Up your ass, Gottesdiener Law Firm, PLLC! I may be unemployed but I do have some shred of dignity left, and I will not be your dancing monkey, for a paralegal position no less.
Job O’ The Day
Work for the Internal Revenue Service as a Criminal Investigator/Special Agent! The only requirements: A Master’s Degree, JD or LLM, for one. Not to worry, if you don’t have this, you can supplant it with “specialized experience” such as being the “leader of a military intelligence or criminal investigative team” bla bla bla. Whatever. I went to LAW SCHOOL, so I am at least minimally qualified, according to the listing.

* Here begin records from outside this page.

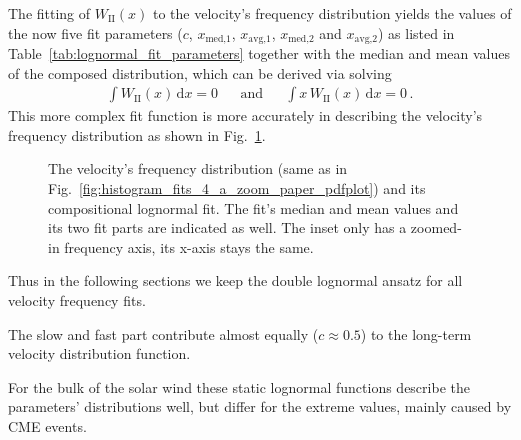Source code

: The fitting of $W_\text{II}(x)$ to the velocity's frequency distribution yields the values of the now five fit parameters ($c$, $x_\text{med,1}$, $x_\text{avg,1}$, $x_\text{med,2}$ and $x_\text{avg,2}$) as listed in Table~\ref{tab:lognormal_fit_parameters} together with the median and mean values of the composed distribution, which can be derived via solving
\begin{align}
	\int W_\text{II}(x)\,\text{d}x = 0	&	&\text{and}	&	&\int x\,W_\text{II}(x)\,\text{d}x = 0	\,.
\end{align}
This more complex fit function is more accurately in describing the velocity's frequency distribution as shown in Fig.~\ref{fig:histogram_fits_V_a_zoom_dbl_paper_pdfplot}.
\begin{figure}
	\caption{The velocity's frequency distribution (same as in Fig.~\ref{fig:histogram_fits_4_a_zoom_paper_pdfplot}) and its compositional lognormal fit. The fit's median and mean values and its two fit parts are indicated as well. The inset only has a zoomed-in frequency axis, its x-axis stays the same.}
	\label{fig:histogram_fits_V_a_zoom_dbl_paper_pdfplot}
\end{figure}
Thus in the following sections we keep the double lognormal ansatz for all velocity frequency fits.

The slow and fast part contribute almost equally ($c \approx 0.5$) to the long-term velocity distribution function.

For the bulk of the solar wind these static lognormal functions describe the parameters' distributions well, but differ for the extreme values, mainly caused by CME events.

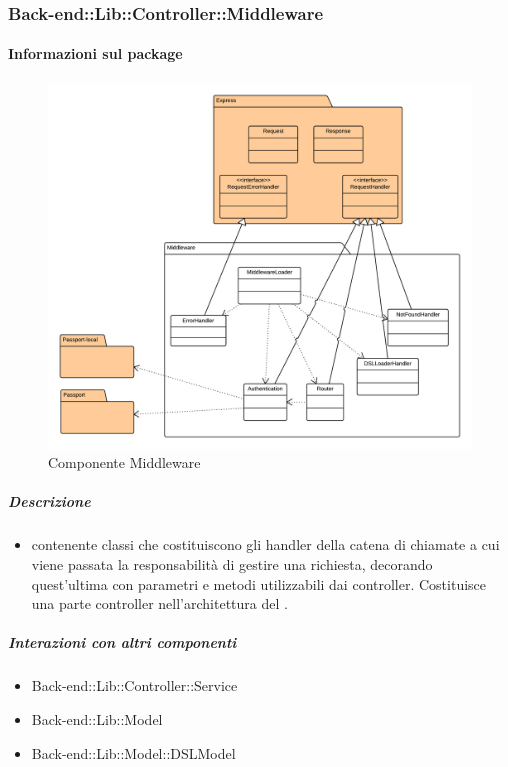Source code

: 	\subsubsection{Back-end::Lib::Controller::Middleware}
	\paragraph{Informazioni sul package} 
		\begin{figure}[H] 
			\begin{center} 
				\includegraphics[width=\textwidth]{uml/package/Back-end::Lib::Controller::Middleware.png}  
				\caption{Componente Middleware}
			\end{center}  
		\end{figure} 
	\subparagraph{Descrizione} 
		\begin{itemize}
		\item[]  contenente classi che costituiscono gli handler della catena di chiamate a cui viene
passata la responsabilità di gestire una richiesta, decorando quest’ultima con parametri e
metodi utilizzabili dai controller. Costituisce una parte controller nell’architettura 
del  .

		\end{itemize} 
	\subparagraph{Interazioni con altri componenti} 
		\begin{itemize} 
				\item Back-end::Lib::Controller::Service
				\item Back-end::Lib::Model
				\item Back-end::Lib::Model::DSLModel  
		\end{itemize} 
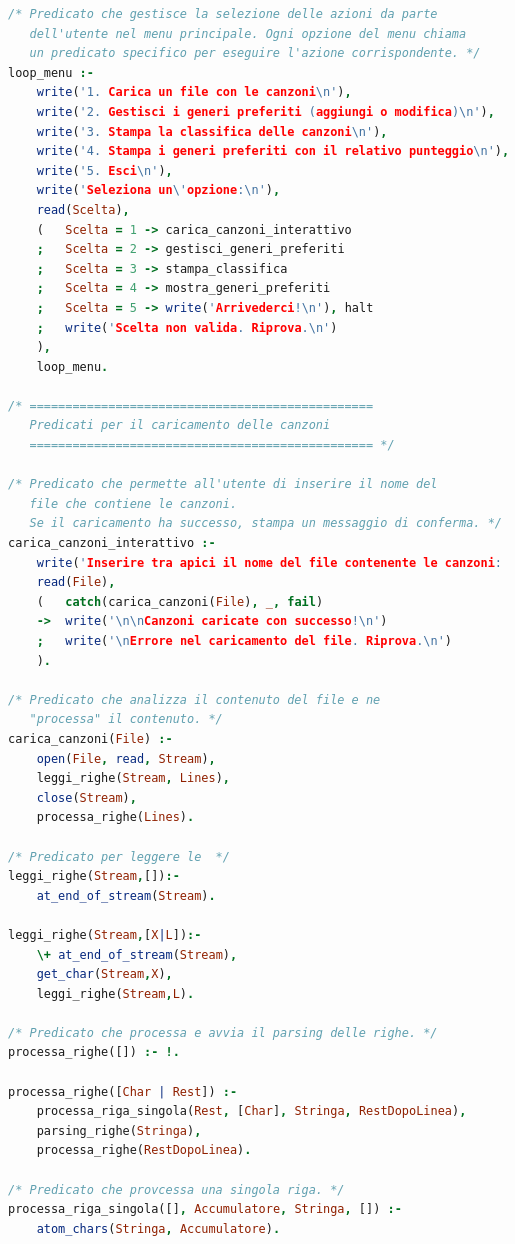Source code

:\documentclass[a4paper,11pt]{article}
\begin{document}
\begin{lstlisting}[language=Prolog]
/* Predicato che gestisce la selezione delle azioni da parte 
   dell'utente nel menu principale. Ogni opzione del menu chiama
   un predicato specifico per eseguire l'azione corrispondente. */
loop_menu :-
    write('1. Carica un file con le canzoni\n'),
    write('2. Gestisci i generi preferiti (aggiungi o modifica)\n'),
    write('3. Stampa la classifica delle canzoni\n'),
    write('4. Stampa i generi preferiti con il relativo punteggio\n'),
    write('5. Esci\n'),
    write('Seleziona un\'opzione:\n'),
    read(Scelta),
    (   Scelta = 1 -> carica_canzoni_interattivo
    ;   Scelta = 2 -> gestisci_generi_preferiti
    ;   Scelta = 3 -> stampa_classifica
    ;   Scelta = 4 -> mostra_generi_preferiti
    ;   Scelta = 5 -> write('Arrivederci!\n'), halt
    ;   write('Scelta non valida. Riprova.\n')
    ),
    loop_menu.

/* ================================================
   Predicati per il caricamento delle canzoni
   ================================================ */

/* Predicato che permette all'utente di inserire il nome del
   file che contiene le canzoni.
   Se il caricamento ha successo, stampa un messaggio di conferma. */
carica_canzoni_interattivo :-
    write('Inserire tra apici il nome del file contenente le canzoni: '), nl,
    read(File),
    (   catch(carica_canzoni(File), _, fail)
    ->  write('\n\nCanzoni caricate con successo!\n')
    ;   write('\nErrore nel caricamento del file. Riprova.\n')
    ).

/* Predicato che analizza il contenuto del file e ne
   "processa" il contenuto. */
carica_canzoni(File) :-
    open(File, read, Stream),
    leggi_righe(Stream, Lines),
    close(Stream),
    processa_righe(Lines).

/* Predicato per leggere le  */
leggi_righe(Stream,[]):-
    at_end_of_stream(Stream).

leggi_righe(Stream,[X|L]):-
    \+ at_end_of_stream(Stream),
    get_char(Stream,X),
    leggi_righe(Stream,L).

/* Predicato che processa e avvia il parsing delle righe. */
processa_righe([]) :- !.

processa_righe([Char | Rest]) :-
    processa_riga_singola(Rest, [Char], Stringa, RestDopoLinea),
    parsing_righe(Stringa),
    processa_righe(RestDopoLinea).

/* Predicato che provcessa una singola riga. */
processa_riga_singola([], Accumulatore, Stringa, []) :-
    atom_chars(Stringa, Accumulatore).


\end{lstlisting}
\end{document}
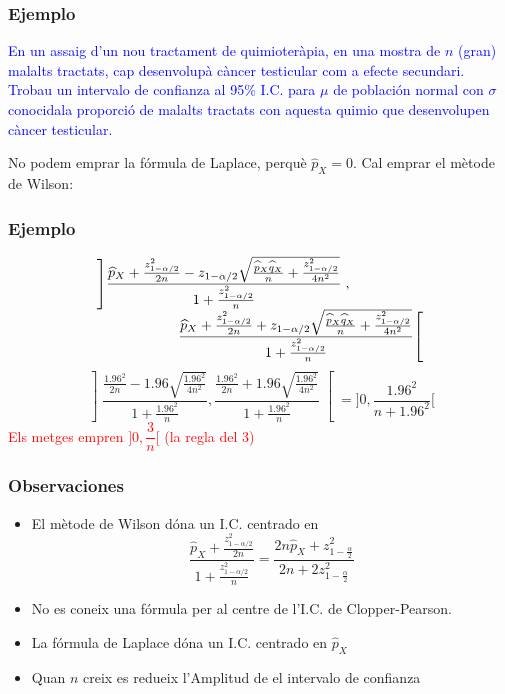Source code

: \documentclass[12pt,t]{beamer}\usepackage[]{graphicx}\usepackage[]{color}
\newcommand{\red}[1]{\textcolor{red}{#1}}
\newcommand{\blue}[1]{\textcolor{blue}{#1}}
\theoremstyle{plain}
\theoremstyle{definition}
\begin{document}
\begin{frame}
\frametitle{Ejemplo}

\blue{En un assaig d'un nou tractament de quimioteràpia, en una mostra de $n$ (gran) malalts tractats, cap desenvolupà càncer testicular com a efecte secundari. Trobau un intervalo de confianza  al 95\% I.C. para $\mu$ de población normal con $\sigma$ conocidala proporció de malalts tractats con aquesta quimio que desenvolupen càncer testicular.}
\pause\bigskip

No podem emprar la fórmula de Laplace, perquè $\widehat{p}_X=0$. Cal emprar el mètode de Wilson:


\end{frame}

\begin{frame}
\frametitle{Ejemplo}
\vspace*{-5ex}

{\small
$$
\begin{array}{l}
\displaystyle \left]\frac{\widehat{p}_{X}+\frac{z_{1-{\alpha}/{2}}^2}{2n}-z_{1-{\alpha}/{2}}\sqrt{\frac{\widehat{p}_{X}\widehat{q}_{X}}{n}+\frac{z_{1-{\alpha}/{2}}^2}{4n^2}}}{1+\frac{z_{1-{\alpha}/{2}}^2}{n}}\right.,\\[2ex]
\hspace*{2cm} \displaystyle \left.\frac{\widehat{p}_{X}+\frac{z_{1-{\alpha}/{2}}^2}{2n}+z_{1-{\alpha}/{2}}\sqrt{\frac{\widehat{p}_{X}\widehat{q}_{X}}{n}+\frac{z_{1-{\alpha}/{2}}^2}{4n^2}}}{1+\frac{z_{1-{\alpha}/{2}}^2}{n}}\right[
\end{array}
$$
\pause
$$
\left]\frac{\frac{1.96^2}{2n}- 1.96\sqrt{\frac{1.96^2}{4n^2}}}{1+\frac{1.96^2}{n}},
\frac{\frac{1.96^2}{2n}+ 1.96\sqrt{\frac{1.96^2}{4n^2}}}{1+\frac{1.96^2}{n}}\right[
=\Big]0,\frac{1.96^2}{n+1.96^2}\Big[
$$
}
\red{Els metges empren $\Big]0,\dfrac{3}{n}\Big[$ (la regla del 3)}


\end{frame}


\begin{frame}
\frametitle{Observaciones }
\begin{itemize}
\item El mètode de Wilson dóna un I.C. centrado   en
$$
\frac{\widehat{p}_{X}+\frac{z_{1-{\alpha}/{2}}^2}{2n}}{1+\frac{z_{1-{\alpha}/{2}}^2}{n}}
=\frac{2n\widehat{p}_{X}+ z_{1-\frac{\alpha}{2}}^2}{2n+2 z_{1-\frac{\alpha}{2}}^2}
$$

\item No es coneix una fórmula per al centre de l'I.C. de Clopper-Pearson.

\item La fórmula de Laplace dóna un I.C.  centrado   en $\widehat{p}_{X}$
\medskip

\item Quan $n$ creix es redueix l'Amplitud de el intervalo de confianza 

\end{itemize}

\end{frame}
\end{document}
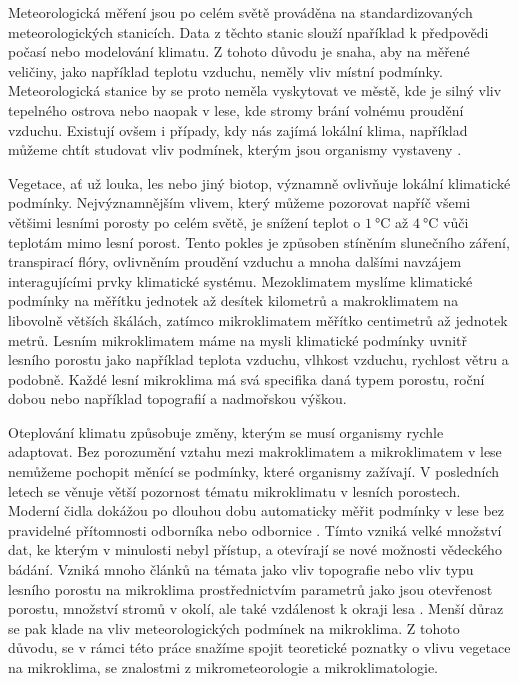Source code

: Meteorologická měření jsou po celém světě prováděna na standardizovaných meteorologických stanicích. Data z těchto stanic slouží npaříklad k předpovědi počasí nebo modelování klimatu. Z tohoto důvodu je snaha, aby na měřené veličiny, jako například teplotu vzduchu, neměly vliv místní podmínky. Meteorologická stanice by se proto neměla vyskytovat ve městě, kde je silný vliv tepelného ostrova nebo naopak v lese, kde stromy brání volnému proudění vzduchu. Existují ovšem i případy, kdy nás zajímá lokální klima, například můžeme chtít studovat vliv podmínek, kterým jsou organismy vystaveny \parencite{ZellwegerFlorian2019Sdou}.

Vegetace, ať už louka, les nebo jiný biotop, významně ovlivňuje lokální klimatické podmínky. Nejvýznamnějším vlivem, který můžeme pozorovat napříč všemi většimi lesními porosty po celém světě, je snížení teplot o $\SI{1}{\celsius}$ až $\SI{4}{\celsius}$ vůči teplotám mimo lesní porost. Tento pokles je způsoben stíněním slunečního záření, transpirací flóry, ovlivněním proudění vzduchu a mnoha dalšími navzájem interagujícími prvky klimatické systému. Mezoklimatem myslíme klimatické podmínky na měřítku jednotek až desítek kilometrů a makroklimatem na libovolně větších škálách, zatímco mikroklimatem měřítko centimetrů až jednotek metrů. Lesním mikroklimatem máme na mysli klimatické podmínky uvnitř lesního porostu jako například teplota vzduchu, vlhkost vzduchu, rychlost větru a podobně. Každé lesní mikroklima má svá specifika daná typem porostu, roční dobou nebo například topografií a nadmořskou výškou.

Oteplování klimatu způsobuje změny, kterým se musí organismy rychle adaptovat. Bez porozumění vztahu mezi makroklimatem a mikroklimatem v lese nemůžeme pochopit měnící se podmínky, které organismy zažívají. V posledních letech se věnuje větší pozornost tématu mikroklimatu v lesních porostech. Moderní čidla dokážou po dlouhou dobu automaticky měřit podmínky v lese bez pravidelné přítomnosti odborníka nebo odbornice \parencite{WildJan2019Caer}. Tímto vzniká velké množství dat, ke kterým v minulosti nebyl přístup, a otevírají se nové možnosti vědeckého bádání. Vzniká mnoho článků na témata jako vliv topografie nebo vliv typu lesního porostu na mikroklima prostřednictvím parametrů jako jsou otevřenost porostu, množství stromů v okolí, ale také vzdálenost k okraji lesa \parencite{ZellwegerFlorian2019Sdou, predictingforestmicroclimate, snow_deFrenneForestMicroclimates, LindenmayerDavid2022Sard}. Menší důraz se pak klade na vliv meteorologických podmínek na mikroklima. Z tohoto důvodu, se v rámci této práce snažíme spojit teoretické poznatky o vlivu vegetace na mikroklima, se znalostmi z mikrometeorologie a mikroklimatologie.

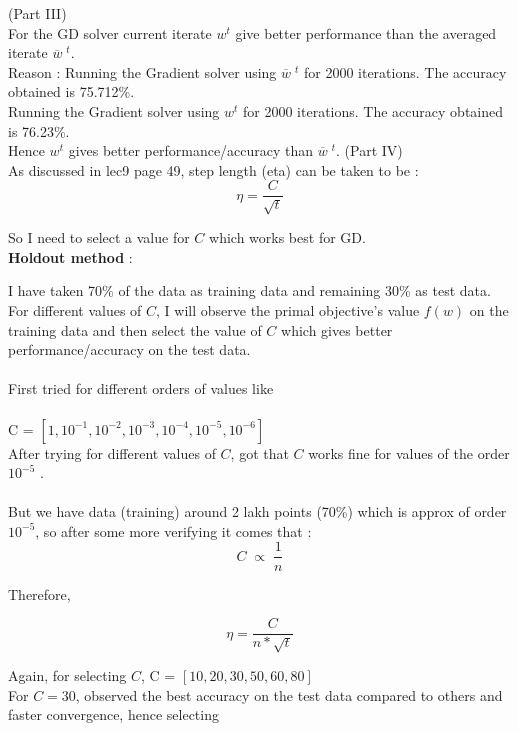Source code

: \documentclass[a4paper,11pt]{article}
\begin{document}
\begin{mlsolution}

(Part III)\\

For the GD solver current iterate $w^{t}$ give better performance than the averaged iterate $\overline{w}\;^t$.\\

Reason : Running the Gradient solver using $\overline{w}\;^t$ for 2000 iterations. The accuracy obtained is 75.712\;\%.\\

Running the Gradient solver using $w^{t}$ for 2000 iterations. The accuracy obtained is 76.23\;\%.\\

Hence $w^{t}$ gives better performance/accuracy than $\overline{w}\;^t$.
\newpage
(Part IV)\\

As discussed in lec9 page 49, step length (eta) can be taken to be :
\[
\eta = \frac{C}{\sqrt{t}}
\]

So I need to select a value for $C$ which works best for GD.\\

\textbf{Holdout method} :

I have taken 70\;\% of the data as training data and remaining 30\;\% as test data. For different values of $C$, I will observe the primal objective's value $f(w)$ on the training data and then select the value of $C$ which gives better performance/accuracy on the test data.\\\\
First tried for different orders of values like \\\\
C = $ [1, 10^{-1}, 10^{-2}, 10^{-3}, 10^{-4}, 10^{-5}, 10^{-6}] $\\
After trying for different values of $C$, got that $C$ works fine for values of the order $10^{-5}$ .\\\\
But we have data (training) around 2 lakh points (70\;\%) which is approx of order $10^{-5}$, so after some more verifying it comes that :
\[
C\; \propto \;\frac{1}{n}
\]

Therefore, 

\[
\eta = \frac{C}{n*\sqrt{t}}
\]

Again, for selecting $C$, 
C = $ [10, 20, 30, 50, 60, 80] $\\

For $C = 30$, observed the best accuracy on the test data compared to others and faster convergence, hence selecting 


\end{mlsolution}
\end{document}
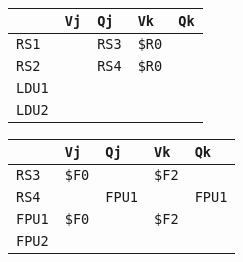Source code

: \begin{enumerate}
    \begin{minipage}{0.45\textwidth}
        \centering
        \begin{tabular}{@{} l | l l l l @{}}
            \toprule
                & \texttt{Vj} & \texttt{Qj} & \texttt{Vk} & \texttt{Qk} \\
            \midrule
            \texttt{RS1} & & \texttt{RS3} & \texttt{\$R0} & \\ [.3em]
            \texttt{RS2} & & \texttt{RS4} & \texttt{\$R0} & \\
            \cmidrule{1-5}
            \texttt{LDU1} & & & & \\ [.3em]
            \texttt{LDU2} & & & & \\
            \bottomrule
        \end{tabular}
    \end{minipage}
    \hfill
    \begin{minipage}{0.45\textwidth}
        \centering
        \begin{tabular}{@{} l | l l l l @{}}
            \toprule
            & \texttt{Vj} & \texttt{Qj} & \texttt{Vk} & \texttt{Qk} \\
            \midrule
            \texttt{RS3} & \texttt{\$F0} & & \texttt{\$F2} & \\ [.3em]
            \texttt{RS4} & & \texttt{FPU1} & & \texttt{FPU1} \\
            \cmidrule{1-5}
            \texttt{FPU1} & \texttt{\$F0} & & \texttt{\$F2} & \\ [.3em]
            \texttt{FPU2} & & & & \\
            \bottomrule
        \end{tabular}
    \end{minipage}


\end{enumerate}
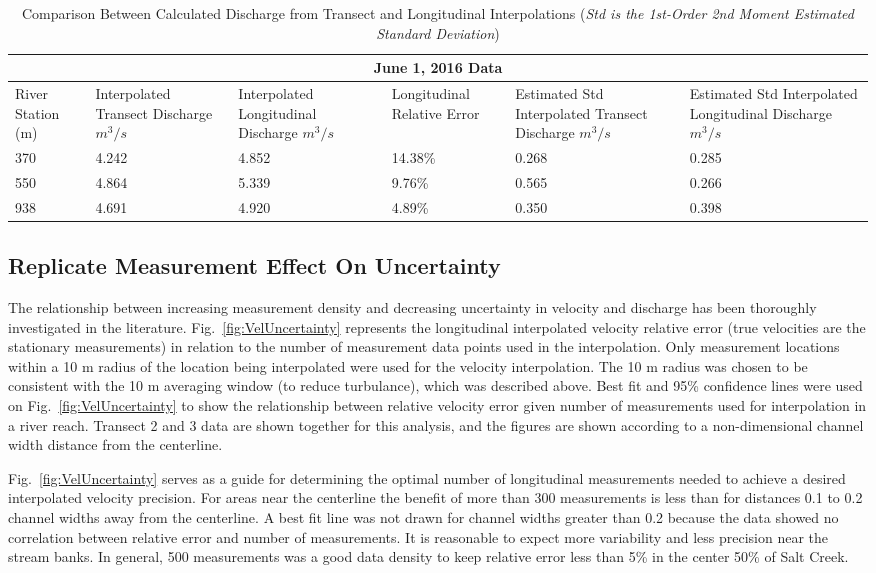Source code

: \documentclass[Journal,letterpaper,BackFigs]{ascelike-new}
\begin{document}
\begin{table}
\caption{Comparison Between Calculated Discharge from Transect and Longitudinal Interpolations (\textit{Std is the 1st-Order 2nd Moment Estimated Standard Deviation})}
\label{table:DischargeErr}
\centering
\begin{tabular}{p{1.3cm}p{1.8cm}p{1.8cm}p{1.8cm}p{2.8cm}p{2.5cm}}
\hline\hline
\multicolumn{6}{c}{June 1, 2016 Data} \\
\hline\hline
River Station (m) &
Interpolated Transect Discharge \(m^{3}/s\) &
Interpolated Longitudinal Discharge \(m^{3}/s\)  &
Longitudinal Relative Error &
Estimated Std Interpolated Transect Discharge \(m^{3}/s\) &
Estimated Std Interpolated Longitudinal Discharge \(m^{3}/s\)\\
\hline
370 & 4.242 & 4.852 & 14.38\% & 0.268 & 0.285\\
550 & 4.864 & 5.339 & 9.76\% & 0.565 & 0.266\\
938 & 4.691 & 4.920 & 4.89\% & 0.350 & 0.398\\

\hline\hline
\end{tabular}
\end{table}

\subsection{Replicate Measurement Effect On Uncertainty}

The relationship between increasing measurement density and decreasing uncertainty in velocity and discharge has been thoroughly investigated in the literature. Fig.~\ref{fig:VelUncertainty} represents the longitudinal interpolated velocity relative error (true velocities are the stationary measurements) in relation to the number of measurement data points used in the interpolation. Only measurement locations within a 10 m radius of the location being interpolated were used for the velocity interpolation. The 10 m radius was chosen to be consistent with the 10 m averaging window (to reduce turbulance), which was described above. Best fit and 95\% confidence lines were used on Fig.~\ref{fig:VelUncertainty} to show the relationship between relative velocity error given number of measurements used for interpolation in a river reach. Transect 2 and 3 data are shown together for this analysis, and the figures are shown according to a non-dimensional channel width distance from the centerline.  

Fig.~\ref{fig:VelUncertainty} serves as a guide for determining the optimal number of longitudinal measurements needed to achieve a desired interpolated velocity precision. For areas near the centerline the benefit of more than 300 measurements is less than for distances 0.1 to 0.2 channel widths away from the centerline. A best fit line was not drawn for channel widths greater than 0.2 because the data showed no correlation between relative error and number of measurements. It is reasonable to expect more variability and less precision near the stream banks. In general, 500 measurements was a good data density to keep relative error less than 5\% in the center 50\% of Salt Creek.
\end{document}
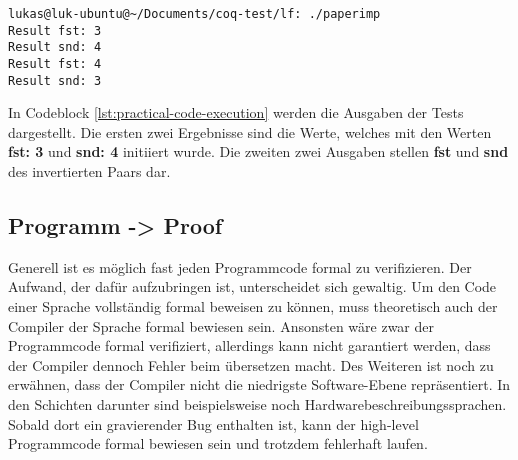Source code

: \begin{lstlisting}[language=coq,firstnumber=1,caption=Ocaml code ausführen,label=lst:practical-code-execution]
lukas@luk-ubuntu@~/Documents/coq-test/lf: ./paperimp
Result fst: 3 
Result snd: 4 
Result fst: 4 
Result snd: 3 
\end{lstlisting}
In Codeblock \ref{lst:practical-code-execution} werden die Ausgaben der Tests dargestellt. Die ersten zwei Ergebnisse sind die Werte, welches mit den Werten \textbf{fst: 3} und \textbf{snd: 4} initiiert wurde. Die zweiten zwei Ausgaben stellen \textbf{fst} und \textbf{snd} des invertierten Paars dar.

\subsection{Programm -> Proof}
Generell ist es möglich fast jeden Programmcode formal zu verifizieren. Der Aufwand, der dafür aufzubringen ist, unterscheidet sich gewaltig. Um den Code einer Sprache vollständig formal beweisen zu können, muss theoretisch auch der Compiler der Sprache formal bewiesen sein. Ansonsten wäre zwar der Programmcode formal verifiziert, allerdings kann nicht garantiert werden, dass der Compiler dennoch Fehler beim übersetzen macht. Des Weiteren ist noch zu erwähnen, dass der Compiler nicht die niedrigste Software-Ebene repräsentiert. In den Schichten darunter sind beispielsweise noch Hardwarebeschreibungssprachen. Sobald dort ein gravierender Bug enthalten ist, kann der high-level Programmcode formal bewiesen sein und trotzdem fehlerhaft laufen.\\
\\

That obviously prepared me to “participate in raids…interview witnesses and interrogate suspects….perform seizures of contraband, equipment and vehicles…make arrests…be proficient in the use of firearms…be skilled in unarmed defense…”
I want to use my law degree to kick some ass! Who knew the IRS tore shit up? Applying. Now.
I’ve been hiding my fucking face from the world. Canceling plans with friends, avoiding my family. Full of shame. I lost my goddamn job. A sweet-ass job, making lots of money at a fancypants law firm. Sure, I hated it. But I was supporting myself, and then some. And I was “successful.” From the Ivy League, to a year at a women’s rights legal non-profit organization, to a Top Tier law school, to a prestigious career practicing law. Everything was going right for me, career-wise.
This was not part of the plan.
I’ve devolved. I’ve entered a downward spiral of depression, self-loathing, sleeping too much, and feeling sorry for myself. I’m scared most of the time. I don’t know how I’ll support myself if I don’t find something relatively soon. There are so few jobs out there. I have mountains of law school debt to repay. I’m not even sure what I want to do. But I do want the chance to practice law in some capacity. I thought going to law school meant never having to be in this position, never having to worry about how I was going to pay the rent.
I’ve lost my spark. I’m a shell of my former self. This shit has got to end.